Book by John Holloway

Change the World Without Taking Power: The Meaning of Revolution Today is a book by John Holloway first published in 2002. It looks at the understanding of power as the central focal point of how to effect meaningful change. Holloway uses two definitions of power, 'power-over' and 'power-to' in order to understand the difference between power from authority, power over someone else, and the power to do something, the capacity for action. Holloway argues we should never simply assume the legitimacy of anything with 'power-over' someone else and goes as far as saying this is true for the state - we should not 'fetishise' the state to the extent of simply assuming its role, responsibilities, and authority.
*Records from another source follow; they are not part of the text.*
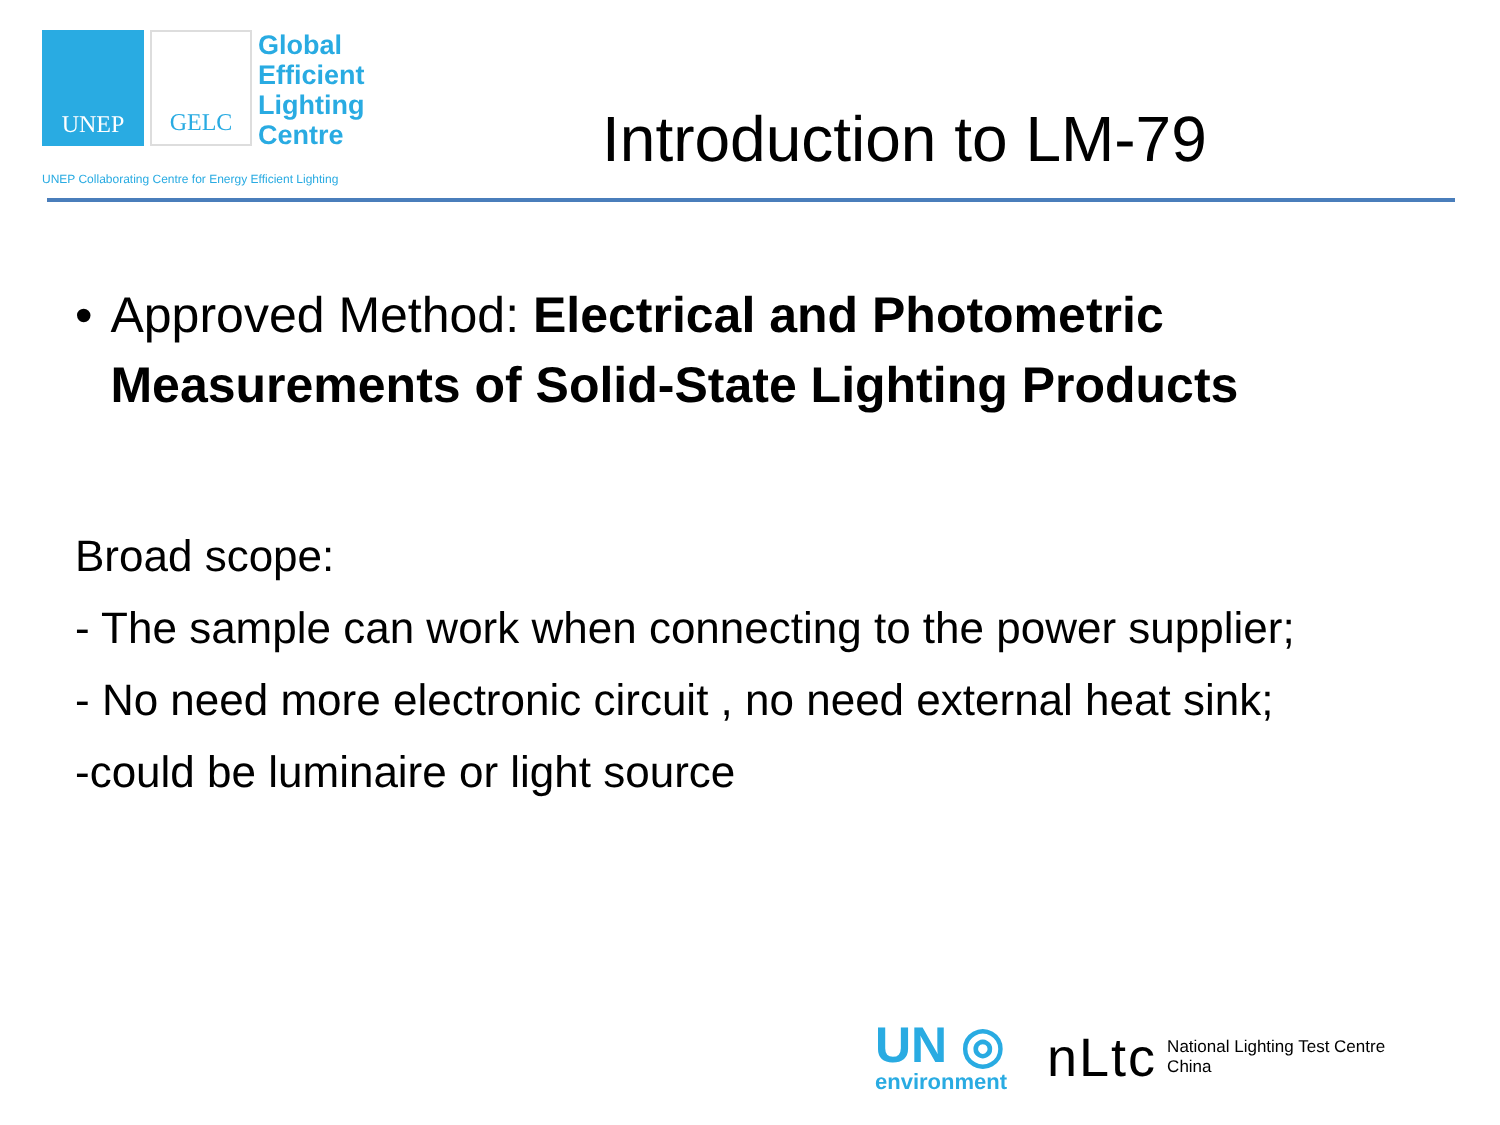UNEP GELC
Global
Efficient
Lighting
Centre
UNEP Collaborating Centre for Energy Efficient Lighting
Introduction to LM-79
• Approved Method: Electrical and Photometric Measurements of Solid-State Lighting Products
Broad scope:
- The sample can work when connecting to the power supplier;
- No need more electronic circuit , no need external heat sink;
-could be luminaire or light source
UN ◎
environment
nLtc
National Lighting Test Centre
China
Holloway criticises past revolutions as they have simply instituted a different form of authority, of 'power-over', and have therefore not been truly revolutionary in changing the structure of power itself. He hopes for a revolution that is more anarchic in nature, dissolving such hierarchy and authority to more genuinely empower people and their capacities to do certain things.

The book has opened up a wave of debate between Holloway and intellectuals on the far-left. Many of these debates were collected by the International Institute for Research and Education in a free booklet.